TASK TO COMPLETE » In the records below, render the text from the line containing "Yleistä toimihenkilölle" through the line containing "Suomen Vinttikoiraliitto ry (SVKL)", both included, as a numbered list that omits blank lines.

EXERCISE INPUT »
=====
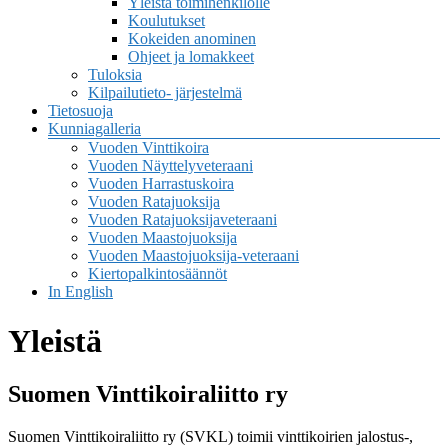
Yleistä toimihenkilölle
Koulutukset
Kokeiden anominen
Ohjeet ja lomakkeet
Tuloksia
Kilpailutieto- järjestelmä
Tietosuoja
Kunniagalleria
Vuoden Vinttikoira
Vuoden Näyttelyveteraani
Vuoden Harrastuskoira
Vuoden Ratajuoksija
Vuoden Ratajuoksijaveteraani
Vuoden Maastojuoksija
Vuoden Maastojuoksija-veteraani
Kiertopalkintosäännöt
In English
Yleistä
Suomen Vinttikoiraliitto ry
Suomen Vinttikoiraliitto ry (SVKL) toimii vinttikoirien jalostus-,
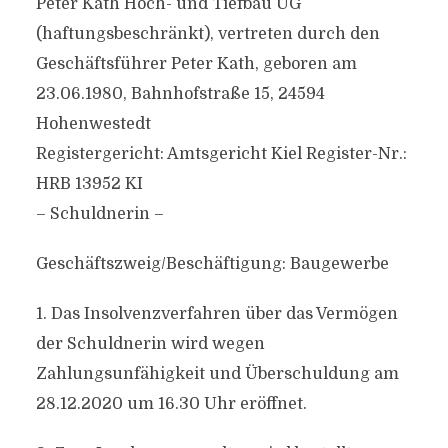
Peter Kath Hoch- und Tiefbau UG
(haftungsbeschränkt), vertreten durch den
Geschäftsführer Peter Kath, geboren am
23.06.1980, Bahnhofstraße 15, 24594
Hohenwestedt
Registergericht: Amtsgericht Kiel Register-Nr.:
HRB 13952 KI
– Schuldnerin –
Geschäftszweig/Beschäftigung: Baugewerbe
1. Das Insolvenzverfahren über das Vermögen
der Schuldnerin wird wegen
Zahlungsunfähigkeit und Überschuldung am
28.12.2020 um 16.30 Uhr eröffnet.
=====
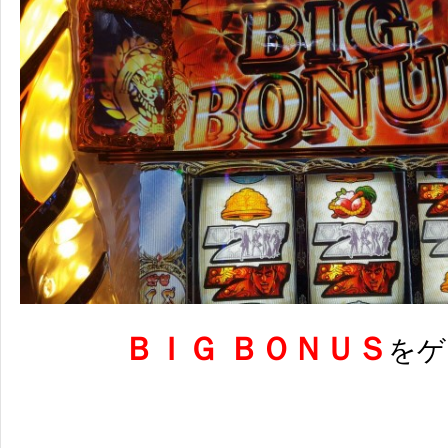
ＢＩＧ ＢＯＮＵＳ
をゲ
=====
TASK RESULT »
1. Yleistä toimihenkilölle
2. Koulutukset
3. Kokeiden anominen
4. Ohjeet ja lomakkeet
5. Tuloksia
6. Kilpailutieto- järjestelmä
7. Tietosuoja
8. Kunniagalleria
9. Vuoden Vinttikoira
10. Vuoden Näyttelyveteraani
11. Vuoden Harrastuskoira
12. Vuoden Ratajuoksija
13. Vuoden Ratajuoksijaveteraani
14. Vuoden Maastojuoksija
15. Vuoden Maastojuoksija-veteraani
16. Kiertopalkintosäännöt
17. In English
18. Yleistä
19. Suomen Vinttikoiraliitto ry
20. Suomen Vinttikoiraliitto ry (SVKL) toimii vinttikoirien jalostus-,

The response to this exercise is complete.